Time	Epoch	Learning rate	Loss	Val accuracy	Val (tp, tn, fp, fn)
00:00:16	01/10	5.0e-05	0.4137	80.89%	42.4%, 38.5%, 11.5%, 07.6%
00:00:32	02/10	5.2e-04	0.3501	84.06%	41.8%, 42.3%, 07.7%, 08.2%
00:00:48	03/10	1.0e-03	0.2412	84.47%	39.7%, 44.7%, 05.3%, 10.3%
00:01:04	04/10	5.2e-04	0.1306	84.56%	38.9%, 45.6%, 04.4%, 11.1%
00:01:20	05/10	5.0e-05	0.0594	85.71%	41.7%, 44.0%, 06.0%, 08.3%
00:01:36	06/10	2.9e-04	0.0479	85.45%	41.9%, 43.5%, 06.5%, 08.1%
00:01:52	07/10	5.2e-04	0.0259	85.30%	43.5%, 41.8%, 08.2%, 06.5%
00:02:09	08/10	2.9e-04	0.0105	85.58%	42.0%, 43.5%, 06.5%, 08.0%
00:02:25	09/10	5.0e-05	0.0066	85.78%	41.5%, 44.3%, 05.7%, 08.5%
00:02:41	10/10	1.7e-04	0.0060	85.75%	41.5%, 44.3%, 05.7%, 08.5%

ViT

Time	Epoch	Learning rate	Loss	Val accuracy	Val (tp, tn, fp, fn)
00:00:10	01/10	5.0e-04	0.6887	53.07%	15.4%, 37.6%, 12.4%, 34.6%
00:00:20	02/10	5.2e-03	0.5822	67.68%	31.9%, 35.8%, 14.2%, 18.1%
00:00:31	03/10	1.0e-02	0.4923	70.24%	32.4%, 37.8%, 12.2%, 17.6%
00:00:41	04/10	5.2e-03	0.4508	72.05%	34.6%, 37.4%, 12.6%, 15.4%
00:00:51	05/10	5.0e-04	0.4225	72.31%	33.5%, 38.8%, 11.2%, 16.5%
00:01:02	06/10	2.9e-03	0.4265	72.66%	34.0%, 38.7%, 11.3%, 16.0%
00:01:13	07/10	5.2e-03	0.4229	74.11%	32.5%, 41.6%, 08.4%, 17.5%
00:01:23	08/10	2.9e-03	0.4042	74.37%	35.9%, 38.5%, 11.6%, 14.1%
00:01:34	09/10	5.0e-04	0.3863	75.15%	36.8%, 38.4%, 11.6%, 13.2%
00:01:44	10/10	1.7e-03	0.3872	76.01%	39.9%, 36.1%, 13.8%, 10.1%

Conclusion

Although ViT pretrained on a larger dataset, and achieves better accuracy on most of the common datasets (compares to CNNs), on this dataset the VGG model (CNN based) performed much better than the ViT model.

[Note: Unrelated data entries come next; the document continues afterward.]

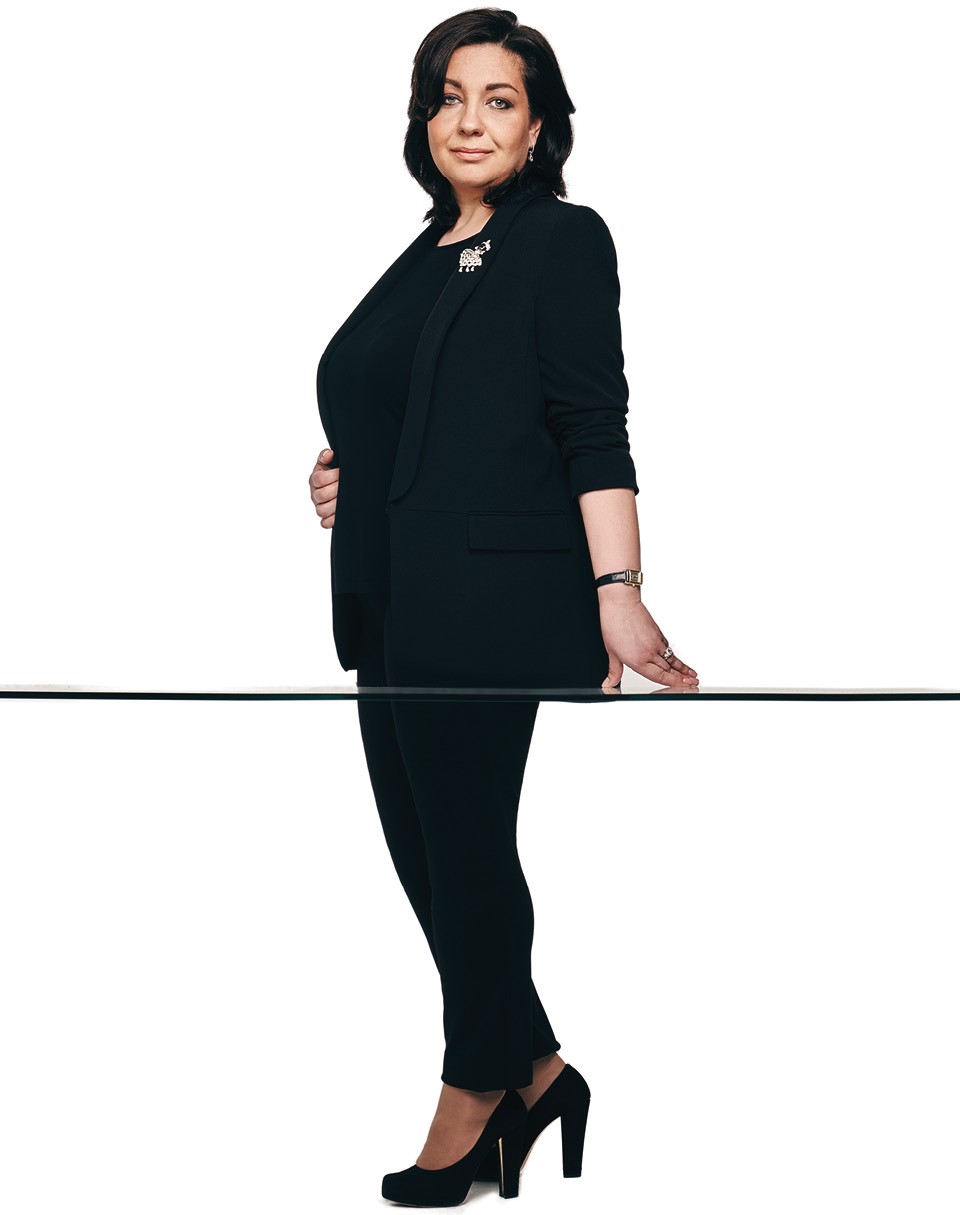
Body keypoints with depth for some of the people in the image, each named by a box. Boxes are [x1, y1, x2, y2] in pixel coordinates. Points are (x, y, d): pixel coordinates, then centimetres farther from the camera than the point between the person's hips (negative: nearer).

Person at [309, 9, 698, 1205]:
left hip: (487, 601, -8)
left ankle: (473, 1094, 13)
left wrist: (617, 592, -21)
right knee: (421, 847, 10)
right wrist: (344, 475, 12)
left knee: (466, 846, -2)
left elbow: (591, 430, -12)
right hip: (391, 605, 8)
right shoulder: (422, 261, 20)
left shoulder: (561, 239, -3)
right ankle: (536, 1071, 22)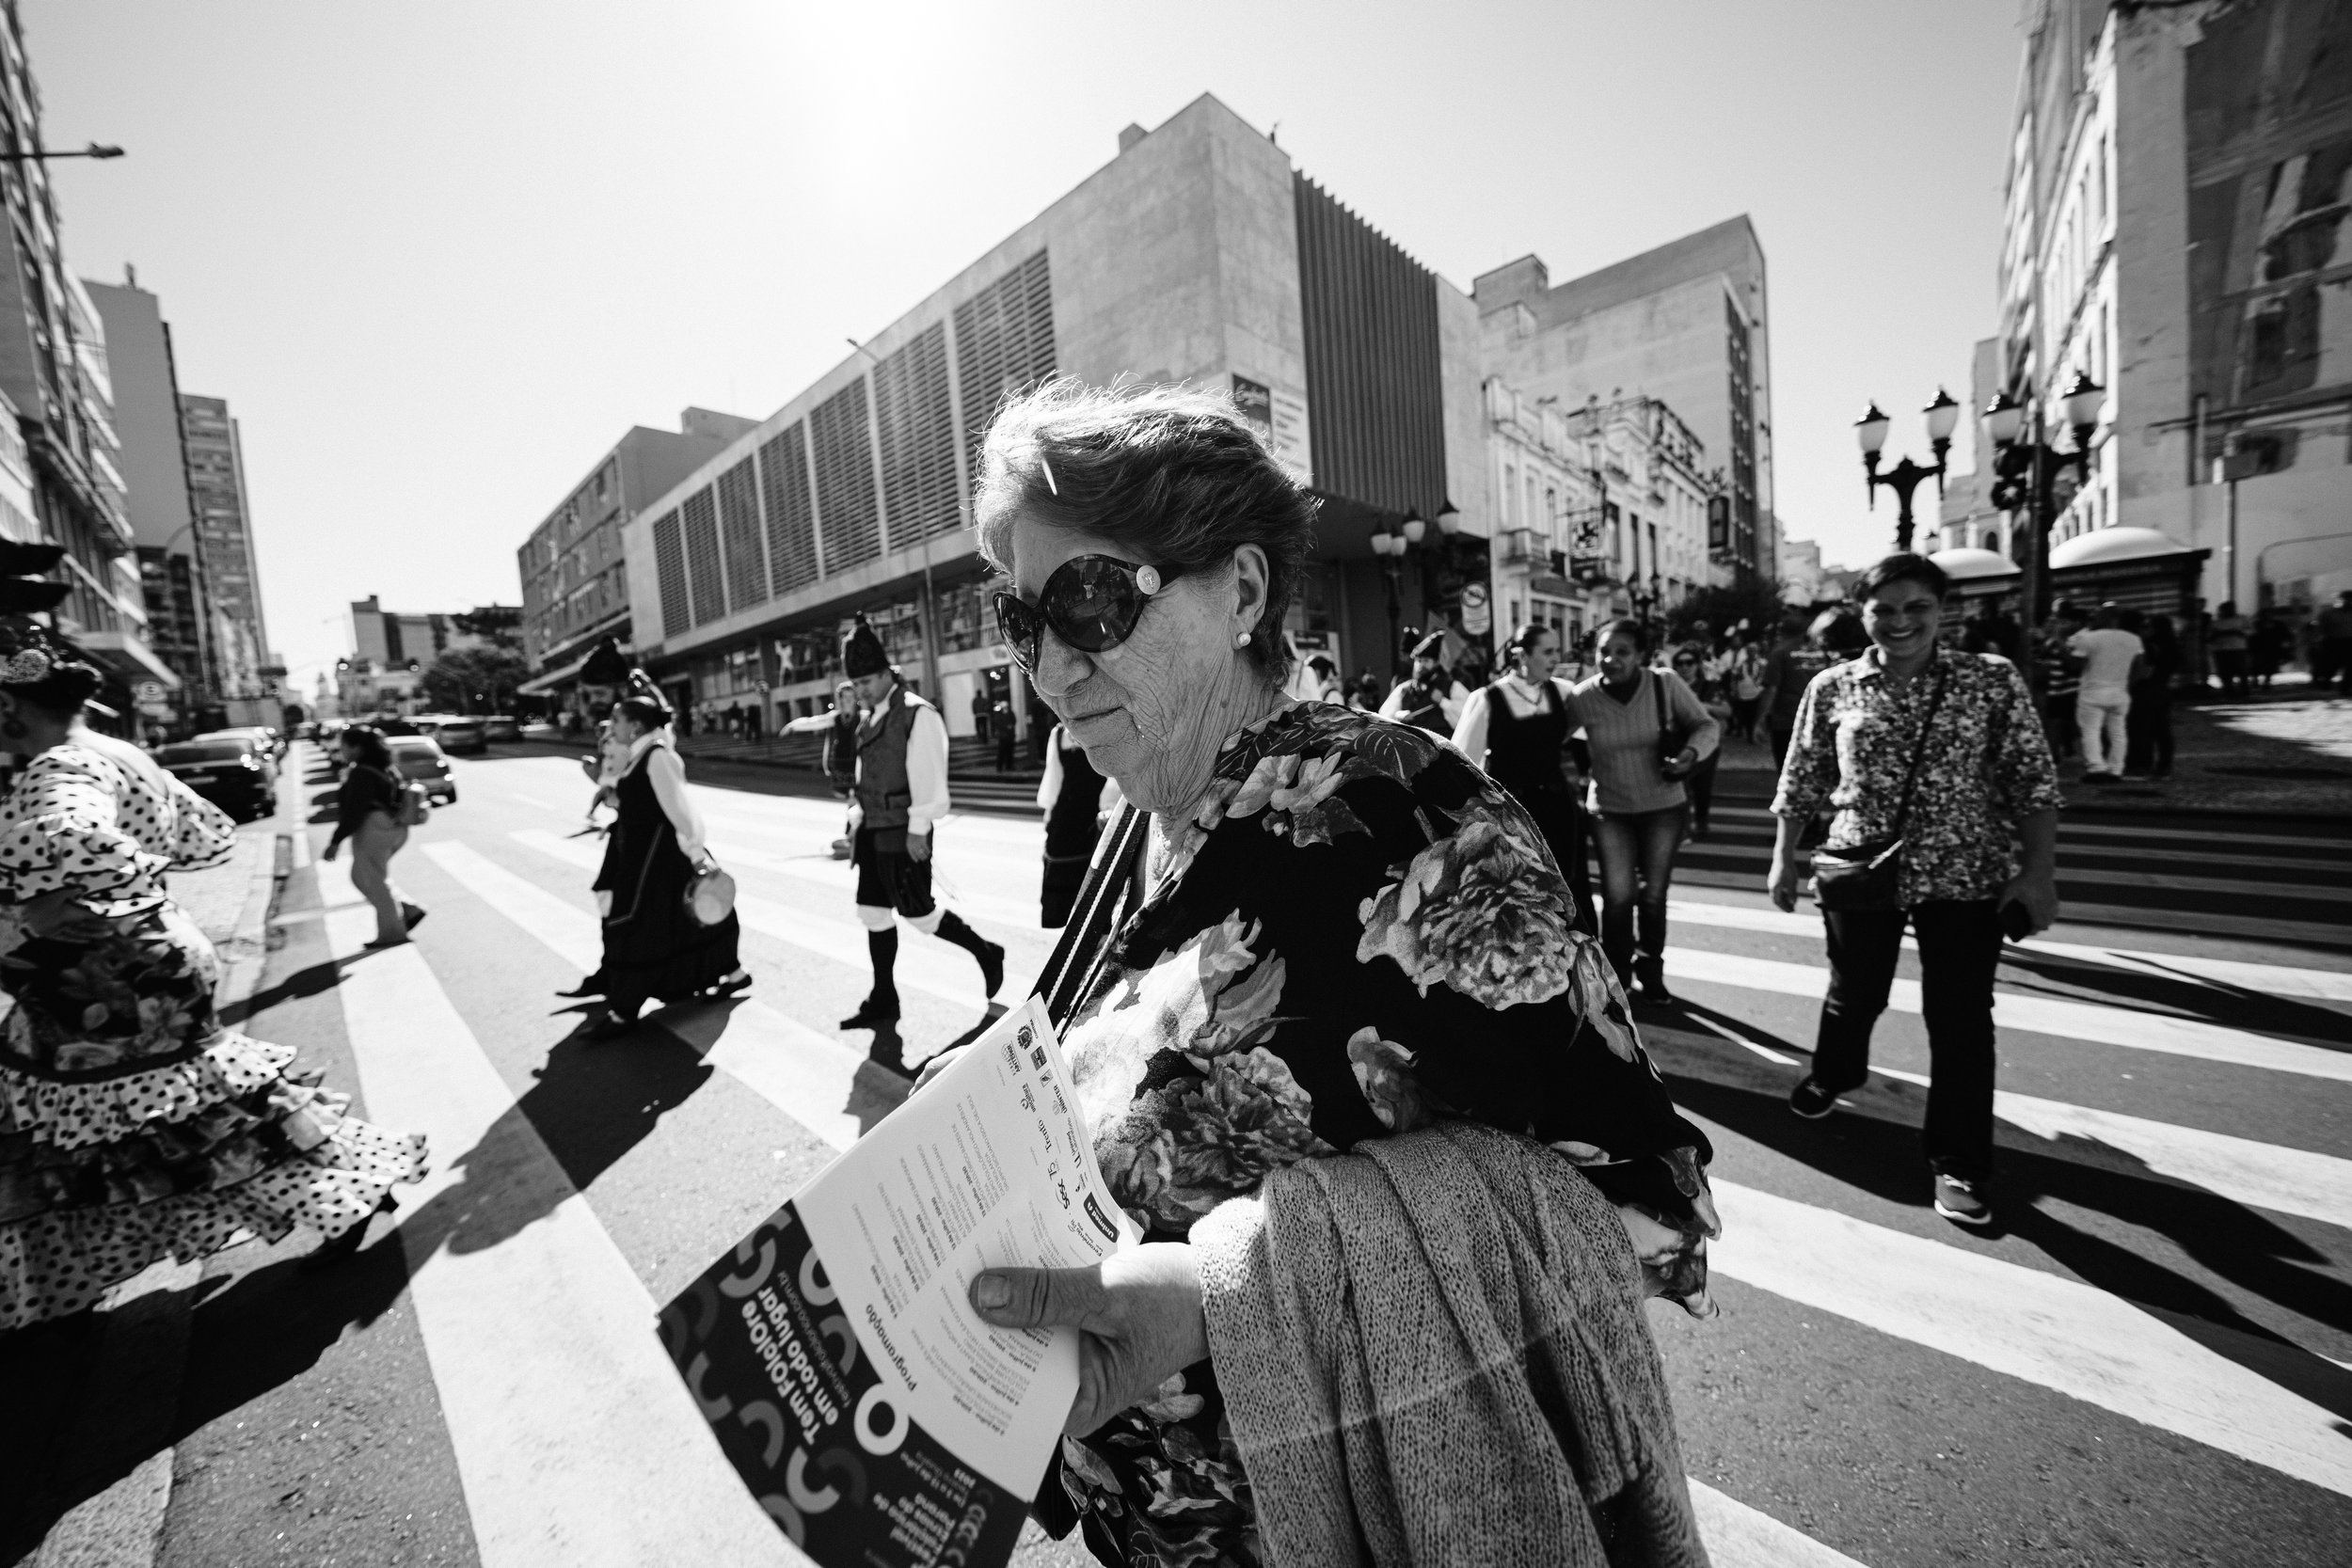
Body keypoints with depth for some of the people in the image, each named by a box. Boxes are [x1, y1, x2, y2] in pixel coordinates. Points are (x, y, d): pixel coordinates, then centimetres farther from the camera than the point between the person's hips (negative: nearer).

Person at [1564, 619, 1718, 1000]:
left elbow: (1707, 725, -4)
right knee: (1618, 896, -2)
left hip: (1664, 807, 1)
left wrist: (1692, 751, -23)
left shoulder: (1666, 684, -14)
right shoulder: (1581, 697, -16)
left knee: (1654, 894, 12)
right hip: (1609, 810, -1)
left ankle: (1650, 972, 35)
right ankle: (1616, 976, 22)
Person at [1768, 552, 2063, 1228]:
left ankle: (1958, 1164, 18)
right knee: (1854, 995, 17)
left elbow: (2033, 781, -3)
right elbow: (1801, 780, 5)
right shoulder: (1832, 688, -1)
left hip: (1966, 877, -1)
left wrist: (2038, 870, -10)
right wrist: (1784, 858, 4)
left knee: (1962, 1021, 4)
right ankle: (1832, 1076, 47)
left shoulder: (1994, 680, -2)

For future work, it would be interesting to:

Train both models from scratch (instead of using transfer learning) and see if the CNN model still achieves superior results.

Use data augmentation in order to provide more general features.

Check another datasets from the medical field and check if CNN based models still outperforms ViT.

References

[1] An Image is Worth 16x16 Words: Transformers for Image Recognition at Scale.
[2] Very Deep Convolutional Networks for Large-Scale Image Recognition.